ИСХОДНЫЙ ТЕКСТ:
____________

Так что я от всей души вас поздравляю, и думаю, что выражу общее
мнение всех тех, кто по роду своей деятельности сталкивается с
практическими проблемами интеграции, высоко оценив работу коллектива
Института. Институт формирует общественное мнение и помогает осмысливать
актуальные и подчас весьма острые вопросы, которые замалчиваются и не
решаются.
Теперь о проблемах, решение которых требует научного сопровождения. Я
обратил бы внимание на тот спектр вопросов, который решается в рамках
ЕврАзЭС и Таможенного союза, расширение которого связано, прежде всего, с
государствами Содружества. Принято оценивать работу созданного 10 лет
назад ЕврАзЭС как весьма успешную. Мы буквально за 2,5 года прошли путь
от Договора о создании единой таможенной территории и Договора о
Комиссии таможенного союза к фактическому завершению формирования
Таможенного союза. С 1 июля будут устранены последние изъятия и
таможенный, санитарный, ветеринарный, транспортный контроль уйдет с
внутренних границ на внешние границы единой таможенной территории.
Останется только пограничный, паспортно-визовый контроль, который уже не
касается собственно грузооборотов и который тоже со временем, через
несколько лет, будет перенесен на внешний контур, во всяком случае, есть
такое намерение глав государств. Сейчас мы довольно быстро
разворачиваем работу по переходу к следующей форме интеграции – Единому
экономическому пространству. В конце прошлого года был подписан пакет
соглашений, с 1 января 2012 г. он будет введен в действие. Это означает,
что на территории трех государств СНГ заработает, наконец, общий рынок
товаров, услуг, капитала и трудовых ресурсов. При этом он формируется по
общепринятым законам мировой торговой практики, то есть, это
действительно рынок с соответствующими инструментами госрегулирования,
которые унифицированы для трех государств-участников. Выстроен он в
соответствии с нормами ВТО, так что это не политическая или
идеологическая конструкция, а правовая, экономическая, созданная в
соответствии с общепринятыми правилами. Но, разумеется, без
подготовительной работы, которая велась в течение двух десятилетий
существования СНГ, столь быстро этот процесс не мог бы быть реализован.

____________

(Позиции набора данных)

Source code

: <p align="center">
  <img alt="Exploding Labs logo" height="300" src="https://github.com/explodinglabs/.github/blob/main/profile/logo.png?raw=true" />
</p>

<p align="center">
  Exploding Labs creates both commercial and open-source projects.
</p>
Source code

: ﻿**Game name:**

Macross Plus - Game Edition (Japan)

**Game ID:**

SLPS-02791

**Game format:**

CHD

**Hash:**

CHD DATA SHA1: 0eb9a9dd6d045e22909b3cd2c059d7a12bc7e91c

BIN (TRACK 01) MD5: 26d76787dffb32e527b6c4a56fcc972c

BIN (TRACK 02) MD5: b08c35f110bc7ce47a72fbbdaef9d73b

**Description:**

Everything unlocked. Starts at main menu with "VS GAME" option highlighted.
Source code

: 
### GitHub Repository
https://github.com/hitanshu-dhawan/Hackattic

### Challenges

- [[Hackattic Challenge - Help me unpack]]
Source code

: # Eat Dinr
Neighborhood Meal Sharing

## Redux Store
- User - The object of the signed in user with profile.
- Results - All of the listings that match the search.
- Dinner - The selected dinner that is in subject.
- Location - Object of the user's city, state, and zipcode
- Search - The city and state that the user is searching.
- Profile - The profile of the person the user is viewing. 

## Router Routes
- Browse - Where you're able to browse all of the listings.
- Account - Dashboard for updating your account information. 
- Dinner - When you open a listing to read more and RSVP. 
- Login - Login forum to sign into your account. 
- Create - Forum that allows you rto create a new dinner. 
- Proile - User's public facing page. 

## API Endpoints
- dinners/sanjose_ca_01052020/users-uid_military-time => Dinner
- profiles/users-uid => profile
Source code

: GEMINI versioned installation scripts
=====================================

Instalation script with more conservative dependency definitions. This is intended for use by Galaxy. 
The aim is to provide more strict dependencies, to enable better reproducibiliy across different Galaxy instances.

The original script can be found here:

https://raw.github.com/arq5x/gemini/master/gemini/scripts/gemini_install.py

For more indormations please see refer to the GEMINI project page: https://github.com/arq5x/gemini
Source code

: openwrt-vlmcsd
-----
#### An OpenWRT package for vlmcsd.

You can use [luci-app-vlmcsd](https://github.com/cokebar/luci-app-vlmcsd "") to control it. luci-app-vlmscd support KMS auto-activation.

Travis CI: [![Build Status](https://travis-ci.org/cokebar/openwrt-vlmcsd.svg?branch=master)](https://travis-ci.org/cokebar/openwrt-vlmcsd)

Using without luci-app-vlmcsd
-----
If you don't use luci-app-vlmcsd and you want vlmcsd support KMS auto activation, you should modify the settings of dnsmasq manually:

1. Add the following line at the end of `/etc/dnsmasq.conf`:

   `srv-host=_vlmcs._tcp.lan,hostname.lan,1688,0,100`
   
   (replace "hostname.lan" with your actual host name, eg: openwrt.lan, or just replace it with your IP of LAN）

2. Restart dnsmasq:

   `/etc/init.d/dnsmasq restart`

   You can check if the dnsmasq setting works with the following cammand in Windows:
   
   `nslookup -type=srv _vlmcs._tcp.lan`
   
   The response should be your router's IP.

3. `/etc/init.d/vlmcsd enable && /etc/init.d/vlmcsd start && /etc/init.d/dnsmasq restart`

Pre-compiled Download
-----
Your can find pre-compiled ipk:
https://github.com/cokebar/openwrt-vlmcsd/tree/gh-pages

____________

ЗАДАНИЯ:
• a. Почему, согласно тексту об интеграции в рамках ЕврАзЭС, формируемый общий рынок является правовой и экономической, а не политической или идеологической конструкцией? Ответьте в одном–трех предложениях.
• b. Выведите фрагмент текста об интеграции от слов "Теперь о проблемах, решение" до слов "единой таможенной территории." включительно.
Позиции набора данных взяты из другого источника.

ОТВЕТЫ ПО НОМЕРАМ:
• a. Общий рынок формируется по общепринятым законам мировой торговой практики и выстроен в соответствии с нормами ВТО. Его инструменты госрегулирования унифицированы для трех государств-участников.

• b.
Теперь о проблемах, решение которых требует научного сопровождения. Я
обратил бы внимание на тот спектр вопросов, который решается в рамках
ЕврАзЭС и Таможенного союза, расширение которого связано, прежде всего, с
государствами Содружества. Принято оценивать работу созданного 10 лет
назад ЕврАзЭС как весьма успешную. Мы буквально за 2,5 года прошли путь
от Договора о создании единой таможенной территории и Договора о
Комиссии таможенного союза к фактическому завершению формирования
Таможенного союза. С 1 июля будут устранены последние изъятия и
таможенный, санитарный, ветеринарный, транспортный контроль уйдет с
внутренних границ на внешние границы единой таможенной территории.